As projeções inclusas no laudo do Instituto do Patrimônio Histórico e Artístico Nacional (Iphan) sobre o impacto visual do Condomínio Nova Cidade na paisagem de Vitória mostram a inviabilidade do projeto. Os arranha-céus vão encobrir ou alterar a vista dos principais cartões postais da cidade, como a terceira ponte e o Convento da Penha.

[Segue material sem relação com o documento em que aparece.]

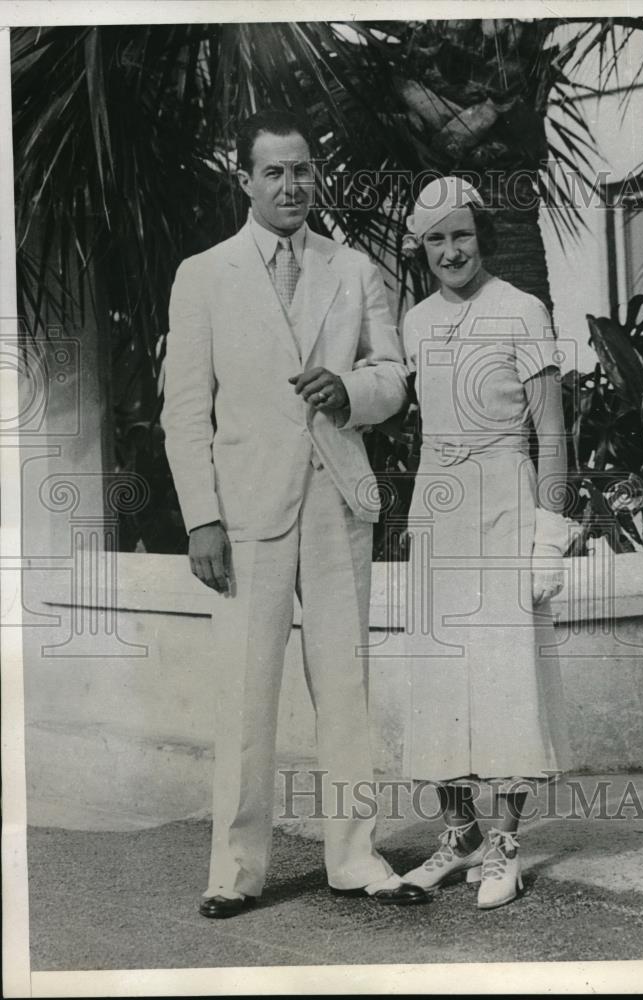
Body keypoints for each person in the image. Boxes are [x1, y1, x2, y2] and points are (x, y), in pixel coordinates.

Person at [162, 109, 429, 918]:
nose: (290, 185)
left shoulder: (351, 269)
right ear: (243, 180)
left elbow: (393, 374)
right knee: (247, 693)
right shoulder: (203, 275)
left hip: (336, 503)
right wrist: (201, 519)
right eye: (273, 172)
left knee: (345, 682)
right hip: (245, 514)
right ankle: (236, 870)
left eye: (302, 170)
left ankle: (353, 857)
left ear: (317, 176)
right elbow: (184, 411)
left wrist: (349, 392)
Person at [399, 176, 573, 909]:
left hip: (505, 496)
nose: (450, 250)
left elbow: (554, 433)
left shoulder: (521, 310)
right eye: (436, 238)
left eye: (460, 235)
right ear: (422, 249)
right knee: (437, 675)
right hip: (439, 500)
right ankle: (459, 833)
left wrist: (548, 541)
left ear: (482, 237)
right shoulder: (413, 322)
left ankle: (504, 845)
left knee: (504, 677)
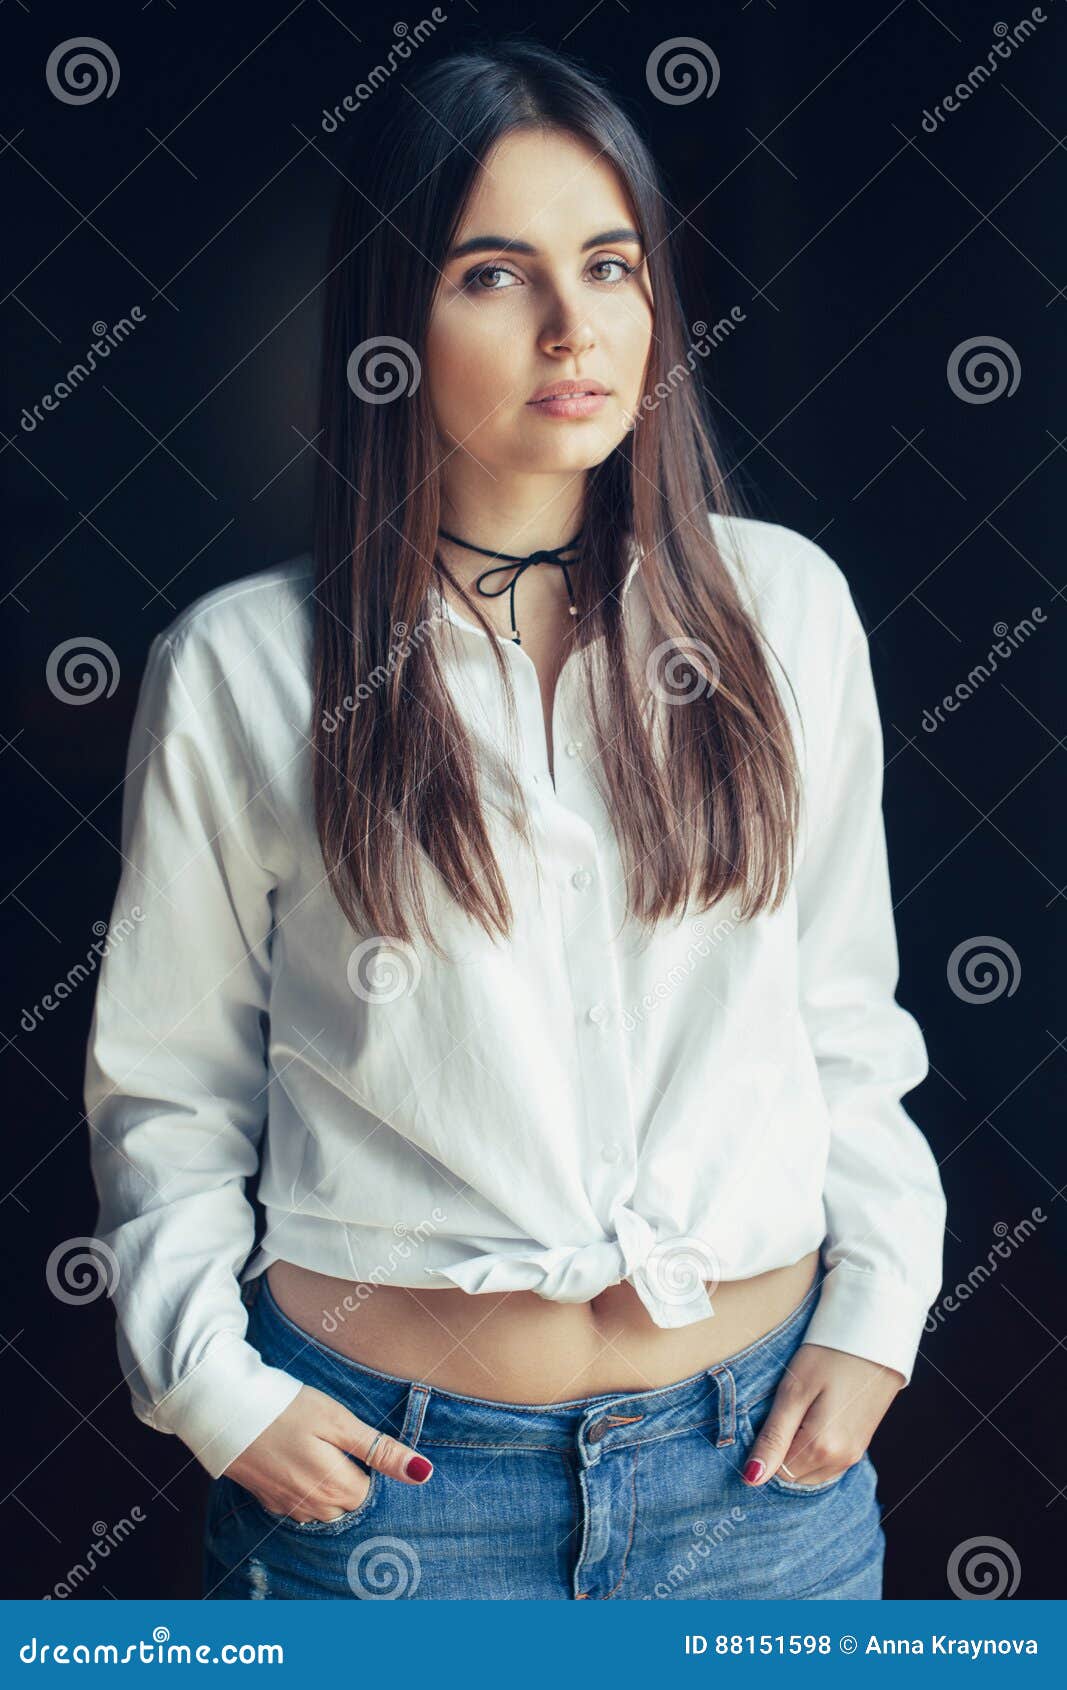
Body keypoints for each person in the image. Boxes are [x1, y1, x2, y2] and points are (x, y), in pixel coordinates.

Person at [83, 39, 946, 1601]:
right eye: (494, 273)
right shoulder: (240, 666)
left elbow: (843, 1017)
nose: (574, 326)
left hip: (761, 1478)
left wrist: (882, 1309)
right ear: (389, 325)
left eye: (610, 265)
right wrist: (213, 1385)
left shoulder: (789, 610)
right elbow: (164, 1087)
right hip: (393, 1493)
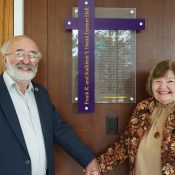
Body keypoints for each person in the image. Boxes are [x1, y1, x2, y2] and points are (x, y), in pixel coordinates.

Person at [0, 35, 101, 175]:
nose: (27, 60)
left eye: (33, 55)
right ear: (4, 58)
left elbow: (60, 130)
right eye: (19, 53)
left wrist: (88, 160)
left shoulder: (41, 94)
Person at [97, 60, 175, 175]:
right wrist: (98, 166)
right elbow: (126, 143)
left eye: (170, 81)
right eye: (158, 81)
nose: (163, 86)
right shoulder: (143, 107)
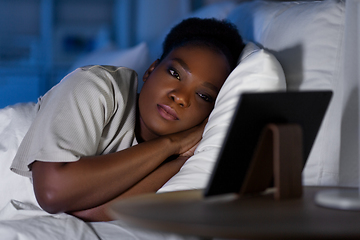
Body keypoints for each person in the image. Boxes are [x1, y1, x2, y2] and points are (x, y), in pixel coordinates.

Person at [10, 18, 244, 222]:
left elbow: (91, 212)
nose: (180, 97)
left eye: (204, 95)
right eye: (175, 73)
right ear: (151, 69)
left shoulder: (189, 157)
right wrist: (171, 143)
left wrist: (180, 158)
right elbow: (53, 192)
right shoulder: (95, 86)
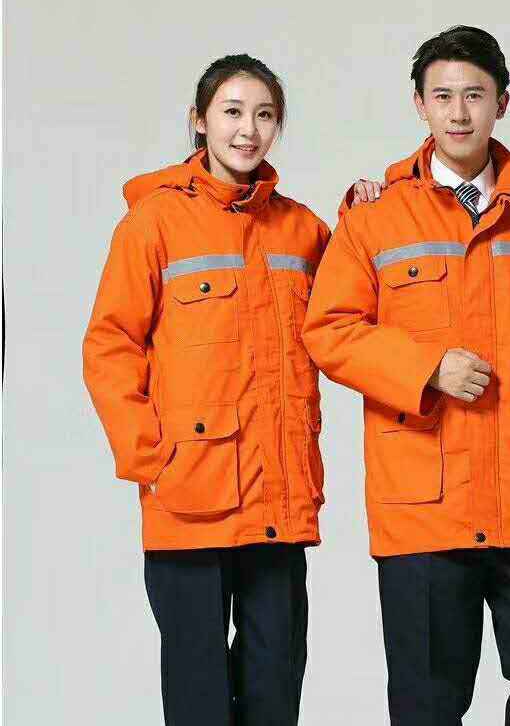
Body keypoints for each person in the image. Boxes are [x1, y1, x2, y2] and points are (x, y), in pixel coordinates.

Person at [302, 26, 510, 726]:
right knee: (427, 703)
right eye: (443, 96)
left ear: (502, 104)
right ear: (419, 105)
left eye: (475, 96)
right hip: (425, 503)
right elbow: (329, 330)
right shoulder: (374, 223)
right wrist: (426, 368)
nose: (459, 113)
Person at [82, 54, 380, 726]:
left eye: (265, 115)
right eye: (233, 112)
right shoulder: (153, 224)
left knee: (276, 687)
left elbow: (351, 302)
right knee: (200, 697)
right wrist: (150, 458)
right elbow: (109, 345)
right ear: (200, 120)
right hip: (189, 496)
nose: (249, 130)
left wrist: (364, 215)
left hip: (278, 494)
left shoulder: (302, 229)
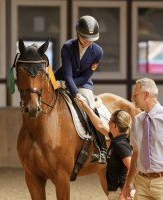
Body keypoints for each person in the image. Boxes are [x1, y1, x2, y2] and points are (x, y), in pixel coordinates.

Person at [55, 15, 107, 163]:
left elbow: (85, 77)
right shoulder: (67, 47)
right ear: (78, 33)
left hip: (83, 85)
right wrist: (71, 90)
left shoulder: (98, 52)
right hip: (63, 79)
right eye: (85, 37)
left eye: (91, 39)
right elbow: (68, 74)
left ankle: (100, 147)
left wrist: (77, 93)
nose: (87, 41)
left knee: (90, 107)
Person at [77, 96, 134, 200]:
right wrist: (85, 106)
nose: (108, 122)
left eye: (110, 121)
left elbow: (132, 167)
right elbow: (99, 125)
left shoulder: (121, 145)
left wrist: (124, 192)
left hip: (120, 192)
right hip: (115, 191)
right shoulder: (115, 138)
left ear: (115, 126)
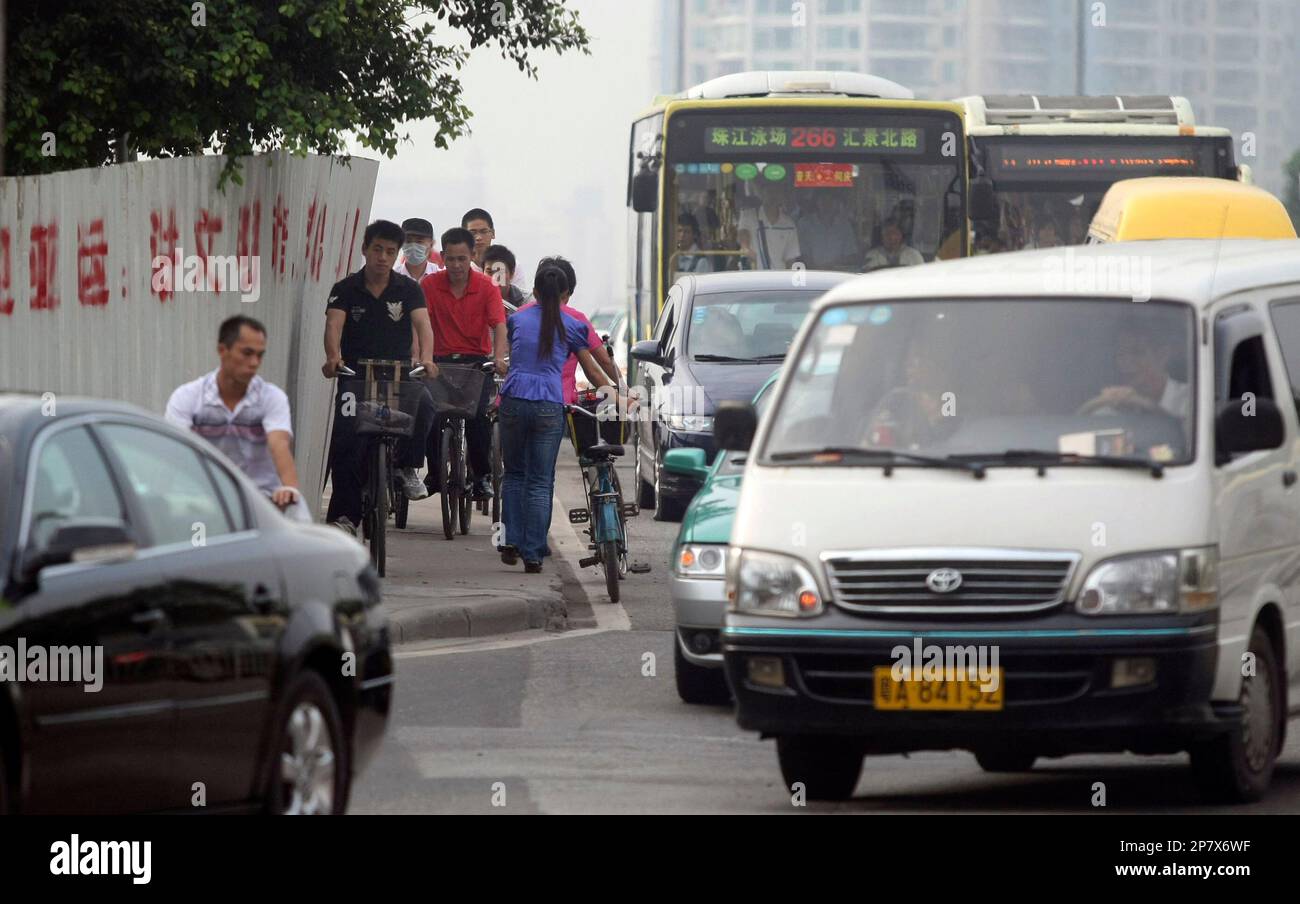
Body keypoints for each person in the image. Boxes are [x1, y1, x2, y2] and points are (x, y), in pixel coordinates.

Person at [498, 264, 618, 573]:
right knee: (540, 480)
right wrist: (615, 392)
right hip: (550, 403)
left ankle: (510, 540)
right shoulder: (573, 325)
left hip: (513, 399)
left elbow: (511, 355)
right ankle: (534, 552)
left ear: (535, 292)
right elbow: (592, 370)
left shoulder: (517, 319)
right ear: (565, 294)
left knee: (514, 474)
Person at [322, 220, 438, 534]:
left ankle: (405, 467)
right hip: (355, 376)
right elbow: (334, 326)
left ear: (395, 254)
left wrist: (426, 358)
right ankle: (345, 516)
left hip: (398, 373)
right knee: (346, 439)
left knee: (426, 405)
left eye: (390, 251)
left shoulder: (408, 289)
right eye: (377, 250)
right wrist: (334, 358)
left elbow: (423, 326)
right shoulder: (345, 289)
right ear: (365, 250)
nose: (383, 257)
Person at [166, 315, 310, 522]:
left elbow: (279, 444)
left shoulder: (272, 397)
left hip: (262, 499)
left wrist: (288, 488)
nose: (254, 363)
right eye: (247, 353)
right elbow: (174, 451)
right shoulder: (188, 397)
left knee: (298, 515)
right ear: (223, 351)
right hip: (201, 500)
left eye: (260, 356)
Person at [421, 226, 509, 500]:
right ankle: (435, 473)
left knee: (478, 417)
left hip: (475, 364)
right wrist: (422, 356)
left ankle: (481, 476)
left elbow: (499, 325)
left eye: (462, 258)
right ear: (442, 257)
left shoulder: (486, 287)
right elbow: (420, 324)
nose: (457, 265)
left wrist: (498, 357)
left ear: (472, 255)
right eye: (450, 259)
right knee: (431, 417)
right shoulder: (430, 285)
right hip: (439, 363)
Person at [517, 255, 618, 404]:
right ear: (567, 292)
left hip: (516, 402)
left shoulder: (519, 315)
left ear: (536, 290)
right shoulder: (575, 320)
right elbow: (600, 363)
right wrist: (624, 394)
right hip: (558, 404)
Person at [1079, 322, 1189, 418]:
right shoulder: (1108, 408)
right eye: (1120, 354)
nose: (1125, 362)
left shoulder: (1192, 401)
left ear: (1162, 355)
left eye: (1137, 352)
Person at [736, 181, 802, 270]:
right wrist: (746, 248)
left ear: (782, 196)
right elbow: (743, 233)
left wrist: (789, 279)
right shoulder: (748, 215)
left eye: (777, 192)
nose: (773, 196)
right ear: (762, 194)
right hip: (754, 277)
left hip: (779, 279)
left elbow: (790, 259)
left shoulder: (789, 224)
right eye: (769, 191)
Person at [462, 207, 528, 291]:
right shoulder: (456, 267)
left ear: (493, 233)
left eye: (484, 231)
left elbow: (520, 300)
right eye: (472, 233)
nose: (478, 237)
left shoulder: (512, 265)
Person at [795, 190, 858, 270]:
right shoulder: (804, 224)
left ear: (837, 203)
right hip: (811, 276)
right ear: (816, 202)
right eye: (823, 199)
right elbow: (801, 254)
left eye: (831, 199)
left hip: (838, 276)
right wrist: (817, 269)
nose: (827, 203)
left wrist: (833, 265)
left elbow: (851, 255)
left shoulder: (845, 225)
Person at [484, 244, 530, 310]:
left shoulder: (528, 302)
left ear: (512, 273)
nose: (494, 278)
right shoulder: (472, 300)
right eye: (489, 272)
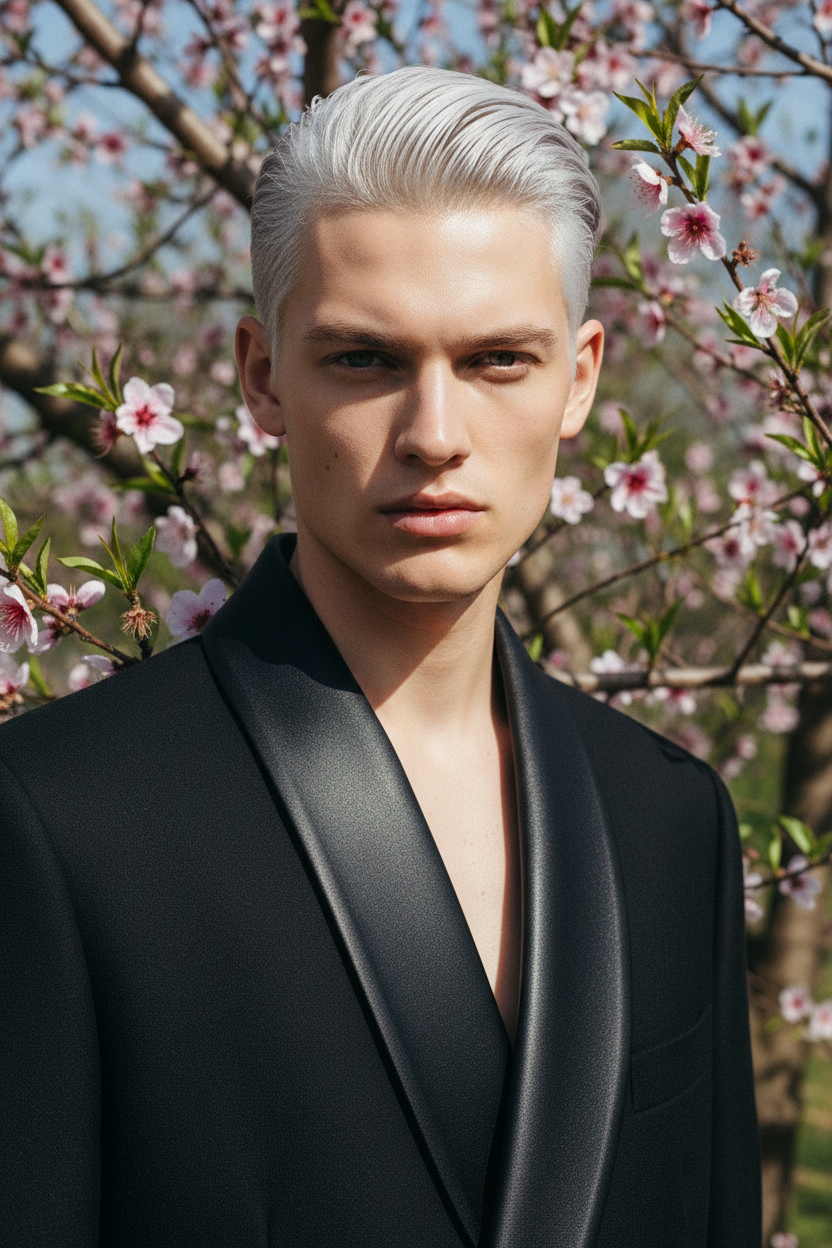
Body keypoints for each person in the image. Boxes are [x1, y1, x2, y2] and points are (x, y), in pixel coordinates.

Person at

O Iphan encaminhou o laudo para que fosse apreciado durante a análise do Relatório de Impacto Urbano (RIU) do empreendimento, que é de responsabilidade da Secretaria de Desenvolvimento da Cidade (Sedec). Além da prefeitura e do MPF, cópias do laudo foram encaminhadas à Associação dos Moradores da Ilha do Boi (Ampib), Ministério Público Estadual (MPES) e Câmara de Vereadores de Vitória.
Foi o MPF que provocou o Iphan para a elaboração do laudo, depois de ser acionado pela ONG Transparência Capixaba sobre a importância da formulação do documento, já que a visibilidade de um monumento histórico poderia correr risco de obstrução.
O laudo mostra que cinco dos sete novos cones visuais do monumento símbolo do Espírito Santo no local são prejudicados e por isso atesta ser desaconselhagem a construção do condomínio em uma área atrás do Shopping Vitória. Os cinco cones que serão obstruídos são contados desde o aeroporto Eurico Sales, seguindo pela orla de Camburi, até a Enseada do Suá.
Os novos cones tiveram de ser criados em decorrência de sua inexistência na época do tombamento do Convento. O único cone que existia até então era o da avenida Nossa Senhora da Penha (Reta da Penha). Agora são oito cones visuais que se somam a outros dois trechos de orla, considerados ângulos em movimento. O primeiro abrange toda a praia de Camburi e o segundo a região da Praia do Canto.
O impacto foi medido a partir dos principais acessos norte da cidade à baía de Vitória. Iniciou-se no cruzamento da avenida Norte-Sul com a Dante Micheline, onde o impacto não é significativo, assim como na altura da avenida Adalberto Simão Nader, próximo à área da Infraero. A partir daí o impacto fica visível e varia de acordo com a aproximação com a baía de Vitória, considerando que as torres do condomínio tenham 67 metros de altura.
Nova Cidade
O empreendimento prevê a construção de 714 apartamentos distribuídos em 13 torres de 19 andares cada. O projeto reúne quatro empresas: Grupo Buaiz (proprietário do Shopping Vitória), Real Engenheria, Helmut Meyrfreund e Construtora RS.
O objetivo é executar o projeto em uma área de 30 mil m², atrás do Shopping Vitória, na Enseada do Suá, e investir R$ 500 milhões em 10 anos, prazo previsto para que os prédios estejam concluídos.